The Liberia Anti-Corruption Commission (LACC) issued the Declaration of Income, Assets and Liability Acknowledgment instrument, officially confirming that it received the declaration of personal financial interests, income, assets and liabilities from Vice President Howard-Taylor on Monday, August 6, 2018.
The submission of the assets declaration statement by VP Taylor, is in adherence to Section 10.2 of the Code of Conduct, which calls on public officials of the Executive Branch of Government to declare their personal assets and submit same to the LACC.
The LACC Acknowledgement reads, "Her Excellency, Vice President of Liberia has filed her 2018 exit assets declaration with the LACC, and the same is stored within the assets declaration and Verification Unit of the anti graft commission."
The assets declaration by public officials is intended to enhance accountability and transparency, curtail corruption and the acquisition of illicit wealth as well as to increase public confidence and trust in the governance system.
It can be recalled that the Center for Transparency and Accountability in Liberia (CENTAL) recently called on the Vice President, members of the Senate and House of Representatives, Justices of the Supreme Court and other officials of government to declare their assets.
CENTAL said, "This is one of several steps that demonstrate concrete commitment, and political will to set the necessary condition for a successful fight against corruption in the country."
CENTAL noted that continuous violation of the Code of Conduct does not augur well for the reputation of the government, and its professed desire to address graft, arguably the biggest impediment to the success of the pro-poor agenda.

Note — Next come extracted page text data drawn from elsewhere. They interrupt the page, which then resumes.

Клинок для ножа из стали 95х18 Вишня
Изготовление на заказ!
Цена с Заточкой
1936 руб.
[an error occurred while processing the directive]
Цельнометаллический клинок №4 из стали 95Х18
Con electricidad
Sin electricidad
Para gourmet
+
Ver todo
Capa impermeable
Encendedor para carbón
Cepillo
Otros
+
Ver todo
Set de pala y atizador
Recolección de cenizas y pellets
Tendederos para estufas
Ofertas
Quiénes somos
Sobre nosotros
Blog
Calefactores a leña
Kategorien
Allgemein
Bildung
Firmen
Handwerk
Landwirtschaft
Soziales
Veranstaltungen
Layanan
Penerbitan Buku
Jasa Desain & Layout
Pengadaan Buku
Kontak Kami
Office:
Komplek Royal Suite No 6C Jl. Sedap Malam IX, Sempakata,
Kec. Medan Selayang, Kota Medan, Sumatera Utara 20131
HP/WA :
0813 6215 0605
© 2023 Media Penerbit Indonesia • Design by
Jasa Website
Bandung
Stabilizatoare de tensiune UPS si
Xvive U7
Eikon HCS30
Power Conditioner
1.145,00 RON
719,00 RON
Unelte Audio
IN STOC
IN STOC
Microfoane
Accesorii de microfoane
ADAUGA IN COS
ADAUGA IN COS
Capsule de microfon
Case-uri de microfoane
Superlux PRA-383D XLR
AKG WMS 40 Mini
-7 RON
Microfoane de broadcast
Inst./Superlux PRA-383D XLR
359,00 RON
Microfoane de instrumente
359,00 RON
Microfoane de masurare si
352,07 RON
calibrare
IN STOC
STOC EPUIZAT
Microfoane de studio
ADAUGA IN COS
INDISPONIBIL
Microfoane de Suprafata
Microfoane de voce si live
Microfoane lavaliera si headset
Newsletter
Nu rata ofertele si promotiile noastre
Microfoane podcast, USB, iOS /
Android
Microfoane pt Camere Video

Meanwhile, CENTAL has called on LACC's authorities to timely and independently verify and publish all declared assets, income and liabilities, including those of President George Weah.
In a statement issued on last Monday, CENTAL said it is glad to acknowledge receipt of reports of declaration of assets, income, and liabilities by the President, which the GAC has confirmed.
Although it is belated, CENTAL lauded President Weah for declaring his assets in compliance with chapter 10 of the 2014 Code of Conduct for Public officials that requires all public officials to declare their assets.
"We maintain that former officials accused of corrupt acts, especially those of the immediate past regime, must be investigated and if found guilty prosecuted in keeping with relevant Liberian Laws," CENTAL said.